On February 14, 2019, American rapper Denzel Curry performed a cover of the song on the Australian radio station Triple J as part of Like a Version. The cover was met with critical acclaim.

== Music video ==

The video for "Bulls on Parade" was directed by Peter Christopherson and produced by Fiz Oliver at Squeak Pictures. It premiered on The Box and MTV on April 10, 1996. On July 31, 1996, it was nominated for Best Hard Rock Video in the 1996 MTV Video Music Awards.

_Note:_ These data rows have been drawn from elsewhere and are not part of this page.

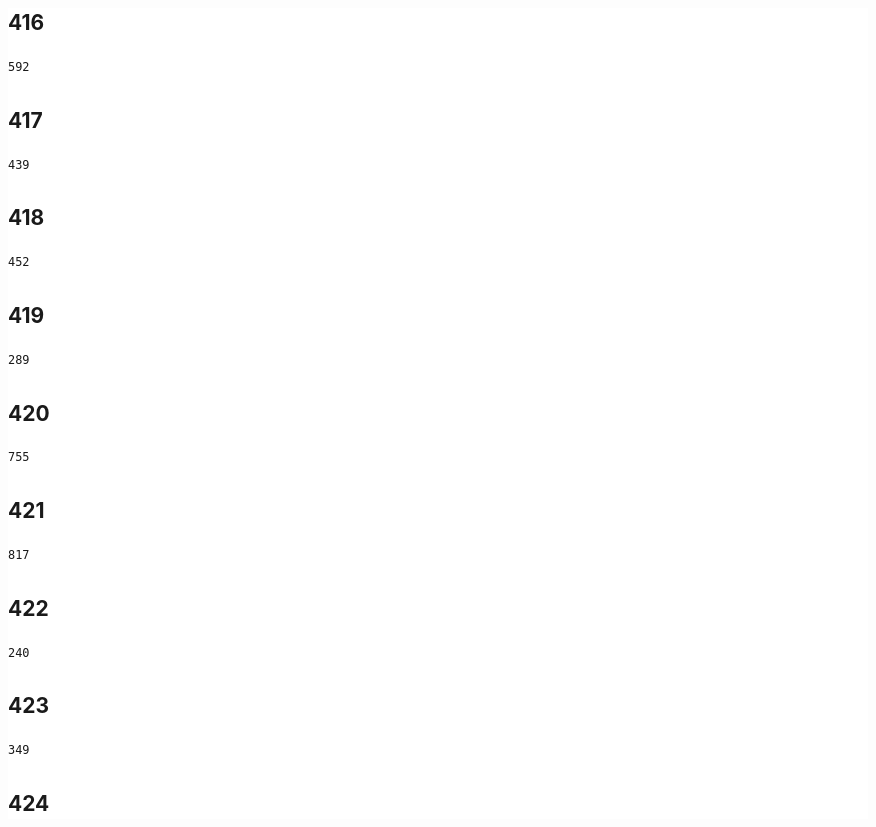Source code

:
 ```

```
## 416
```
592
```
```

```
## 417
```
439
```
```

```
## 418
```
452
```
```

```
## 419
```
289
```
```

```
## 420
```
755
```
```

```
## 421
```
817
```
```

```
## 422
```
240
```
```

```
## 423
```
349
```
```

```
## 424
```
```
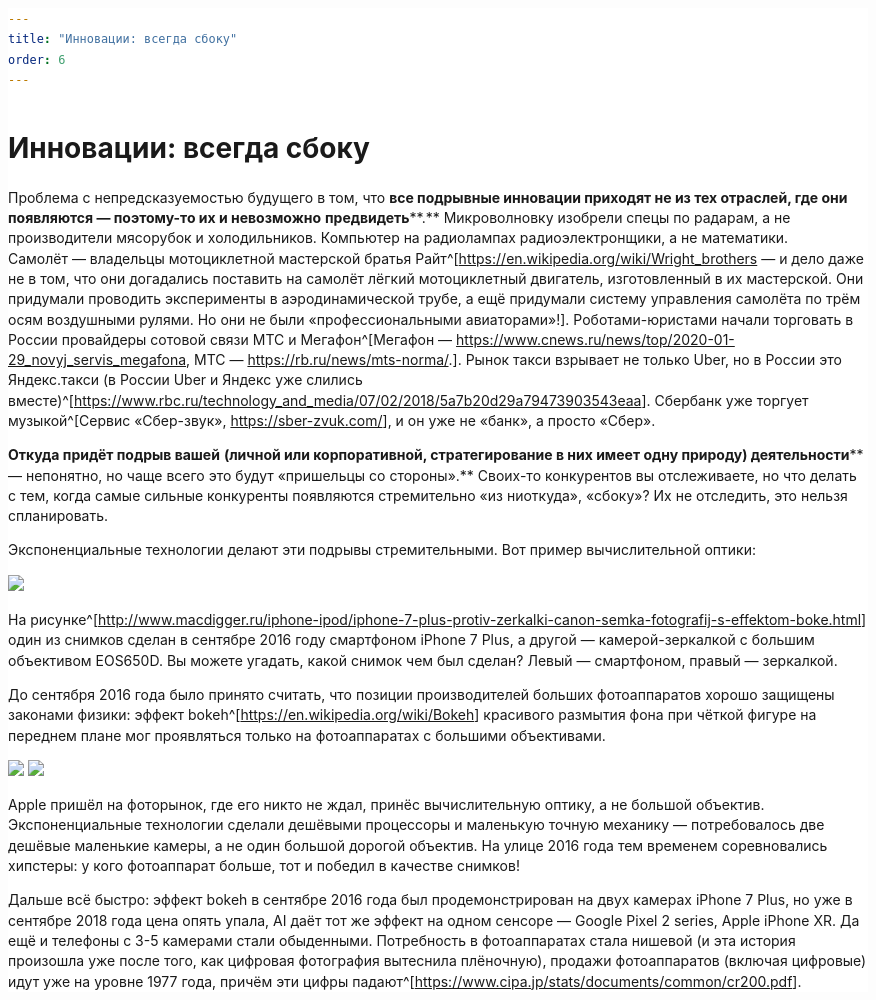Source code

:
 ```yaml
---
title: "Инновации: всегда сбоку"
order: 6
---
```


# Инновации: всегда сбоку

Проблема с непредсказуемостью будущего в том, что **все подрывные инновации приходят не из тех отраслей, где они появляются — поэтому-то их и невозможно** **предвидеть****.** Микроволновку изобрели спецы по радарам, а не производители мясорубок и холодильников. Компьютер на радиолампах радиоэлектронщики, а не математики. Самолёт — владельцы мотоциклетной мастерской братья Райт^[<https://en.wikipedia.org/wiki/Wright_brothers> — и дело даже не в том, что они догадались поставить на самолёт лёгкий мотоциклетный двигатель, изготовленный в их мастерской. Они придумали проводить эксперименты в аэродинамической трубе, а ещё придумали систему управления самолёта по трём осям воздушными рулями. Но они не были «профессиональными авиаторами»!]. Роботами-юристами начали торговать в России провайдеры сотовой связи МТС и Мегафон^[Мегафон — <https://www.cnews.ru/news/top/2020-01-29_novyj_servis_megafona>, МТС — <https://rb.ru/news/mts-norma/>.]. Рынок такси взрывает не только Uber, но в России это Яндекс.такси (в России Uber и Яндекс уже слились вместе)^[<https://www.rbc.ru/technology_and_media/07/02/2018/5a7b20d29a79473903543eaa>]. Сбербанк уже торгует музыкой^[Сервис «Сбер-звук», <https://sber-zvuk.com/>], и он уже не «банк», а просто «Сбер».

**Откуда придёт подрыв вашей** **(личной или корпоративной, стратегирование в них имеет одну природу) деятельности****— непонятно, но чаще всего это будут «пришельцы со стороны».** Своих-то конкурентов вы отслеживаете, но что делать с тем, когда самые сильные конкуренты появляются стремительно «из ниоткуда», «сбоку»? Их не отследить, это нельзя спланировать.

Экспоненциальные технологии делают эти подрывы стремительными. Вот пример вычислительной оптики:

![](/ru/professional/systems-management/36.png)

На рисунке^[<http://www.macdigger.ru/iphone-ipod/iphone-7-plus-protiv-zerkalki-canon-semka-fotografij-s-effektom-boke.html>] один из снимков сделан в сентябре 2016 году смартфоном iPhone 7 Plus, а другой — камерой-зеркалкой с большим объективом EOS650D. Вы можете угадать, какой снимок чем был сделан? Левый — смартфоном, правый — зеркалкой.

До сентября 2016 года было принято считать, что позиции производителей больших фотоаппаратов хорошо защищены законами физики: эффект bokeh^[<https://en.wikipedia.org/wiki/Bokeh>] красивого размытия фона при чёткой фигуре на переднем плане мог проявляться только на фотоаппаратах с большими объективами.

![](/ru/professional/systems-management/37.png)
![](/ru/professional/systems-management/38.png)

Apple пришёл на фоторынок, где его никто не ждал, принёс вычислительную оптику, а не большой объектив. Экспоненциальные технологии сделали дешёвыми процессоры и маленькую точную механику — потребовалось две дешёвые маленькие камеры, а не один большой дорогой объектив. На улице 2016 года тем временем соревновались хипстеры: у кого фотоаппарат больше, тот и победил в качестве снимков!

Дальше всё быстро: эффект bokeh в сентябре 2016 года был продемонстрирован на двух камерах iPhone 7 Plus, но уже в сентябре 2018 года цена опять упала, AI даёт тот же эффект на одном сенсоре — Google Pixel 2 series, Apple iPhone XR. Да ещё и телефоны с 3-5 камерами стали обыденными. Потребность в фотоаппаратах стала нишевой (и эта история произошла уже после того, как цифровая фотография вытеснила плёночную), продажи фотоаппаратов (включая цифровые) идут уже на уровне 1977 года, причём эти цифры падают^[<https://www.cipa.jp/stats/documents/common/cr200.pdf>].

The video contains footage from the Sydney Big Day Out on January 25, 1996 and their side show at the Hordern Pavilion in Sydney two days later. Throughout the video shots of young people protesting in the streets with political signs, military drills, flags, and other similar images are montaged together. An antique-style film is used which promotes scratches, dust and film grain. Several scenes show people wrapping Evil Empire banners on walls, telephone posts and posting up other propaganda posters designed by Barbara Kruger. There is a scene where a character wearing a black "Libertyville" jacket with a baseball cap is painted by the renowned Phantom Street Artist Joey Krebs who paints his iconoclastic figures on city walls. This is the actual portrait created by the street artist of Tom Morello. Various lyrics are flashed on top of these scenes in a scrawled sort of chicken-scratch throughout.

== In other media ==
- "Bulls on Parade" features in Guitar Hero III: Legends of Rock where it is unlocked after defeating Tom Morello in a guitar battle. The song also appeared as a playable track in Guitar Hero Live and Rock Band in its Metal Track Pack.
- It is the theme song for the defense of the NFL's Houston Texans, and is played in the stadium at home games to invigorate the crowd and players before games. The song is also played every time the defense stops their opponent on third down, along with every fourth down stop resulting in a turnover on downs. The song has been officially endorsed by former Texans LB Connor Barwin.
- For Australian radio station Triple J's Like a Version, American rapper Denzel Curry covered "Bulls on Parade" with Harts on guitar.
- The Prodigy sampled the song in their 1997 single "Smack My Bitch Up."
- The New York Red Bulls use the song for the team's goal song.
- Professional wrestling legend Stone Cold Steve Austin referenced "Bulls on Parade" as inspiration for his entrance theme which he had pitched to former WWE music producer Jim Johnston after changing his in-ring gimmick which would elevate his career.

== Track listing ==

1. Bulls on Parade
2. Hadda Be Playing on the Jukebox (Live)

== Charts ==

| Charts (1996) | Peak position |
|---|---|
| Australia (ARIA) | 29 |
| Belgium (Ultratop 50 Wallonia) | 31 |
| Canada Rock/Alternative (RPM) | 3 |
| Netherlands (Single Top 100) | 46 |
| Finland (Suomen virallinen lista) | 1 |
| France (SNEP) | 27 |
| New Zealand (Recorded Music NZ) | 22 |
| Norway (VG-lista) | 4 |
| Scottish Singles Sales (Official Charts) | 11 |
| Sweden (Sverigetopplistan) | 9 |
| UK Singles (Official Charts) | 8 |
| UK Rock & Metal (Official Charts) | 1 |
| US Alternative Airplay (Billboard) | 11 |
| US Mainstream Rock (Billboard) | 36 |
| US Radio Songs (Billboard) | 62 |

==Certifications==

| Region | Certification | Certified units/sales |
| New Zealand (RMNZ) | 2× Platinum | 60,000^{‡} |
| United Kingdom (BPI) | Gold | 400,000^{‡} |
^{‡} Sales+streaming figures based on certification alone.